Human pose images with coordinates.
┄┄┄┄┄┄┄┄┄┄

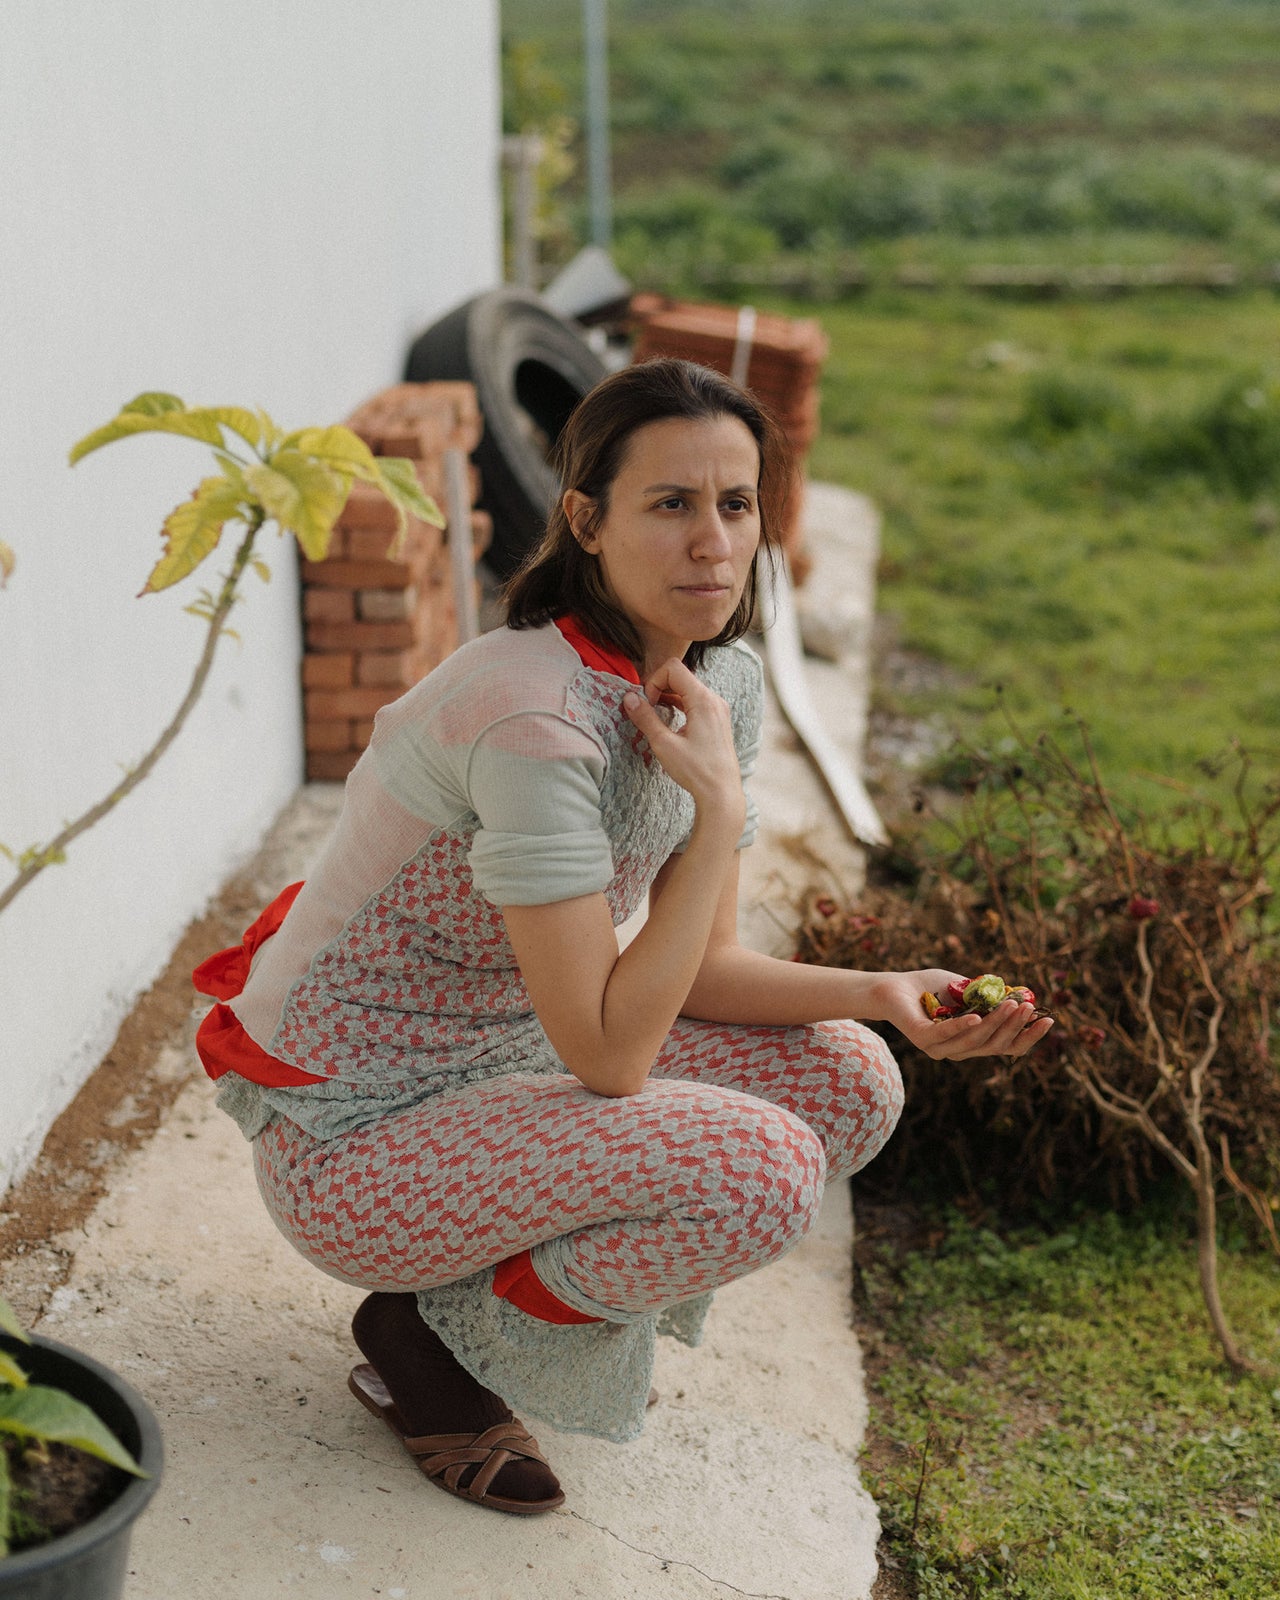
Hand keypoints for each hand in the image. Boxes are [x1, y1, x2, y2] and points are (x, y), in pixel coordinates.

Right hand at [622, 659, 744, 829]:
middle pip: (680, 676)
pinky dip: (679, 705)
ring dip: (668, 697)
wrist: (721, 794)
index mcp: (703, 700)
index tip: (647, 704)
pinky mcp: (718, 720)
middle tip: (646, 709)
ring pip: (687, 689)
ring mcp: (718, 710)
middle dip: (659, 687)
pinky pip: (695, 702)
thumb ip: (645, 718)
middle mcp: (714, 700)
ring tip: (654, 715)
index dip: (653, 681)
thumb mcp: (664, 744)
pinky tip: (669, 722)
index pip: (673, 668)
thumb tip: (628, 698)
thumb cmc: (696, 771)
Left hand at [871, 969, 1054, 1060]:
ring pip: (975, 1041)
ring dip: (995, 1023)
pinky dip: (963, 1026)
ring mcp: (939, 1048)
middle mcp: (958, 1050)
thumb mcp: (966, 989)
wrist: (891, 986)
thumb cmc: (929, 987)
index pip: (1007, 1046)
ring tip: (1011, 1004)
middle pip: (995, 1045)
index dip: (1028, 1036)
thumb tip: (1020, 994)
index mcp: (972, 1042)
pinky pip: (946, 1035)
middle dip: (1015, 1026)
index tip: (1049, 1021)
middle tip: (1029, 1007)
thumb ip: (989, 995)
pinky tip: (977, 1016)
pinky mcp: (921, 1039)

┄┄┄┄┄┄┄┄┄┄

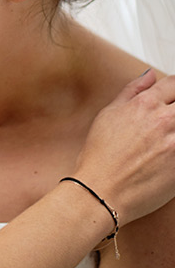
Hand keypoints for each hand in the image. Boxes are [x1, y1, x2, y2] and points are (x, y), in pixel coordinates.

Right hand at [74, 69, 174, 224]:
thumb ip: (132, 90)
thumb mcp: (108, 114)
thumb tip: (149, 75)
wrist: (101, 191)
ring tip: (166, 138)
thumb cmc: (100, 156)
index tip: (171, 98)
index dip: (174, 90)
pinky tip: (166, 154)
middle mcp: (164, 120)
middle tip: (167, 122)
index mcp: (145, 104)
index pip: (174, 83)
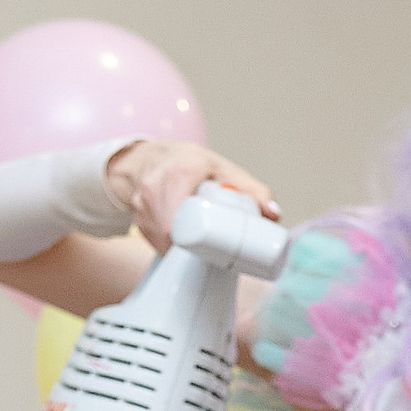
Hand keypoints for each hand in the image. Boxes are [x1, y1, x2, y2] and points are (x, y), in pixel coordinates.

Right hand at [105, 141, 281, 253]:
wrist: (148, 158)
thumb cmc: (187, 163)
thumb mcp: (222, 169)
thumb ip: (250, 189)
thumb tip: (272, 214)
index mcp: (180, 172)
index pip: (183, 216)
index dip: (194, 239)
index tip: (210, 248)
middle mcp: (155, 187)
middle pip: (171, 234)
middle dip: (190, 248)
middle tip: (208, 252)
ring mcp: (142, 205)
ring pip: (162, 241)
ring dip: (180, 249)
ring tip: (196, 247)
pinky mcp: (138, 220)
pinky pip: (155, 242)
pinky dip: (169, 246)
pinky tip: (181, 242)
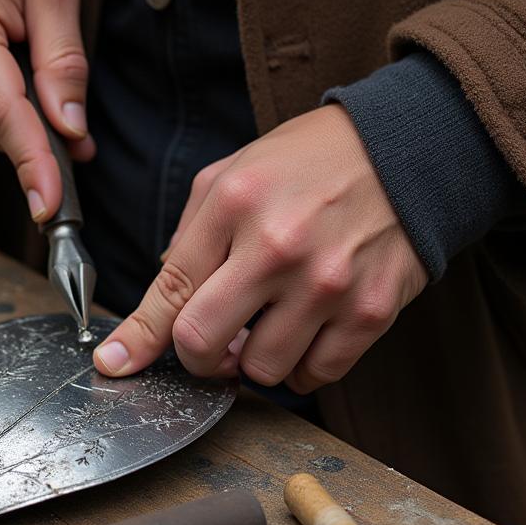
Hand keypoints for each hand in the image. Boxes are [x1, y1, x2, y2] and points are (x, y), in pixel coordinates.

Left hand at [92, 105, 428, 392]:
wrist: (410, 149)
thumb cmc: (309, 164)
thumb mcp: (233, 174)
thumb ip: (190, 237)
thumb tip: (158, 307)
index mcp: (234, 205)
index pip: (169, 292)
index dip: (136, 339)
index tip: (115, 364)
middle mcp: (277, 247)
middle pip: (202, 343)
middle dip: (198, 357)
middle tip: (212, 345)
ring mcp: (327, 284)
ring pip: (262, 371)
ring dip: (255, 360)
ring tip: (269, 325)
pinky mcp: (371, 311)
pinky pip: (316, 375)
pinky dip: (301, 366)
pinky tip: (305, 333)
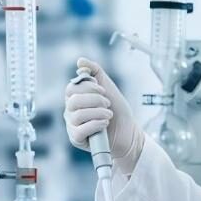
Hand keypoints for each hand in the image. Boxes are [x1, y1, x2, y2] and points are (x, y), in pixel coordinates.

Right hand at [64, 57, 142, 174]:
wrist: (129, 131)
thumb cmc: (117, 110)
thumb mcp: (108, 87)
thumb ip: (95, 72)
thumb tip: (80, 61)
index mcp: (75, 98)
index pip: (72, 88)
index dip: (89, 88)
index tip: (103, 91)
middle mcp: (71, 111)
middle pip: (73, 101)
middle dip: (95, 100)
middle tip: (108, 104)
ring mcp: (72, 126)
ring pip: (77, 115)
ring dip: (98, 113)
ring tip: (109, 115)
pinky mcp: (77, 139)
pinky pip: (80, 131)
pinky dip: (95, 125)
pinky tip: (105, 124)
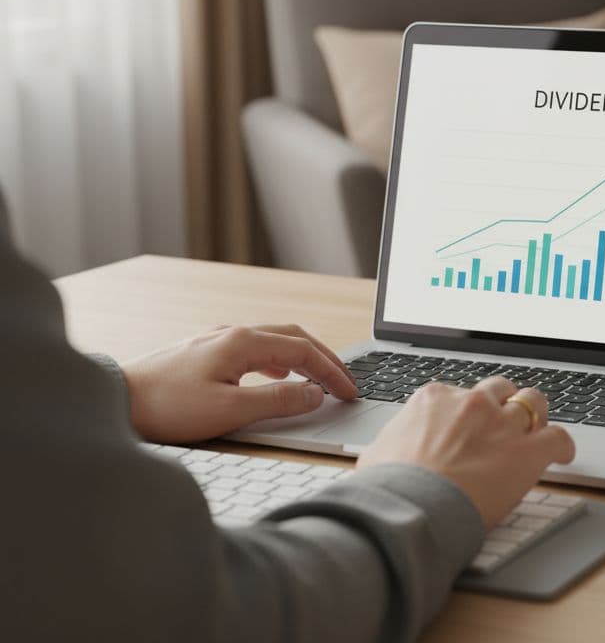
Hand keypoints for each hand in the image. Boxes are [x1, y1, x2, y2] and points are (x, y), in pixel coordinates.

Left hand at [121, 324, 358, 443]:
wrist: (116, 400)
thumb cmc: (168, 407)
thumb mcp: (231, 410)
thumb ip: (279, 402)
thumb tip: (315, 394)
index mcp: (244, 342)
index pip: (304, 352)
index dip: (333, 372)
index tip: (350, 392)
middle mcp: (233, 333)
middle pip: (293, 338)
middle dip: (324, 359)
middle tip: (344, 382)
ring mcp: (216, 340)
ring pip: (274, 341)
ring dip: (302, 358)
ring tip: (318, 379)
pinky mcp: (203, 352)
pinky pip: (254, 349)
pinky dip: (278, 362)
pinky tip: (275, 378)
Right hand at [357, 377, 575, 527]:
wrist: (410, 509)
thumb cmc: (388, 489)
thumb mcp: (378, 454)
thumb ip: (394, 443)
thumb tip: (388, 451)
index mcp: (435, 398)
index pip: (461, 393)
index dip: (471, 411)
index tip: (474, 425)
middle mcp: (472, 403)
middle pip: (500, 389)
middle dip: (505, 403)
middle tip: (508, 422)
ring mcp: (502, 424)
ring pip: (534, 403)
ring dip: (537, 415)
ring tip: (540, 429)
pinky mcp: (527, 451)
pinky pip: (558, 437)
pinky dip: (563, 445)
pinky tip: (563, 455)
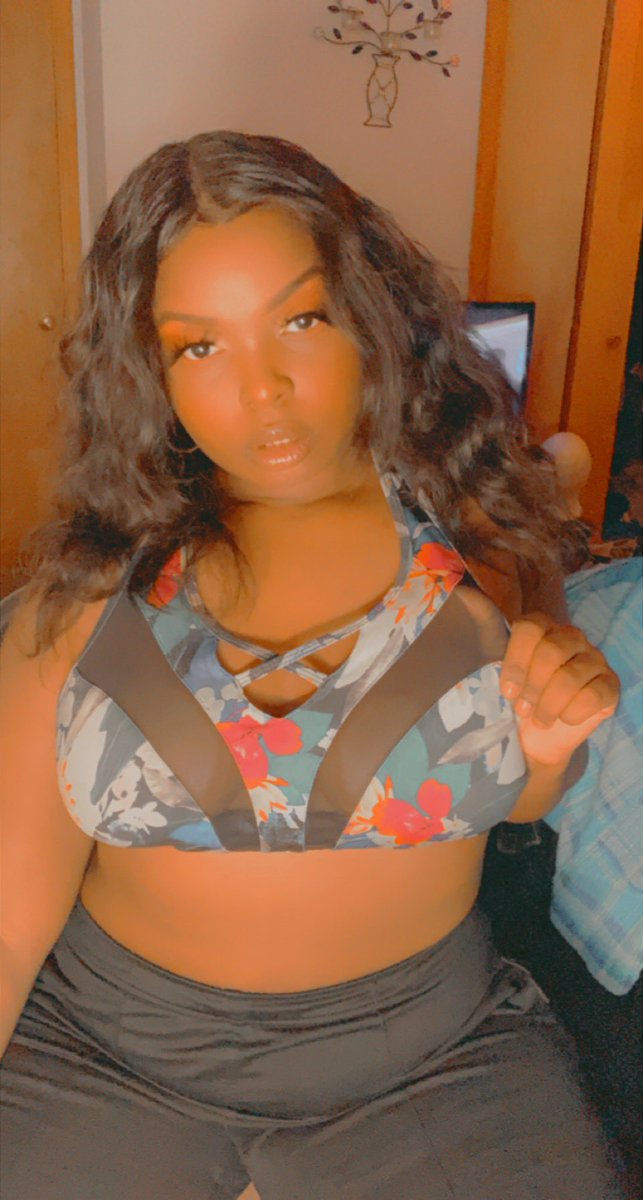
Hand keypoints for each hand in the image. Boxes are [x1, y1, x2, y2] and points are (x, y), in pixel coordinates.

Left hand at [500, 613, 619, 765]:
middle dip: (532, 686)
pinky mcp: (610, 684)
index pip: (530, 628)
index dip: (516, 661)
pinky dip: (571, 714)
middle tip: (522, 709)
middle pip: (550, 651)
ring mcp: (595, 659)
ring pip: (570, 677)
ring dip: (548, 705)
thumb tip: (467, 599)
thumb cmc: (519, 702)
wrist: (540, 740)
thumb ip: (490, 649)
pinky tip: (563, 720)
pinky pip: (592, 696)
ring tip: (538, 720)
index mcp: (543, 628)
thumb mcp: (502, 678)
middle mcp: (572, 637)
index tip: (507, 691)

┄┄┄┄┄┄┄┄┄┄

Exercise aim. In these entries, please give the number of lines holding the string "wrist" and nothing more.

Answer below. 9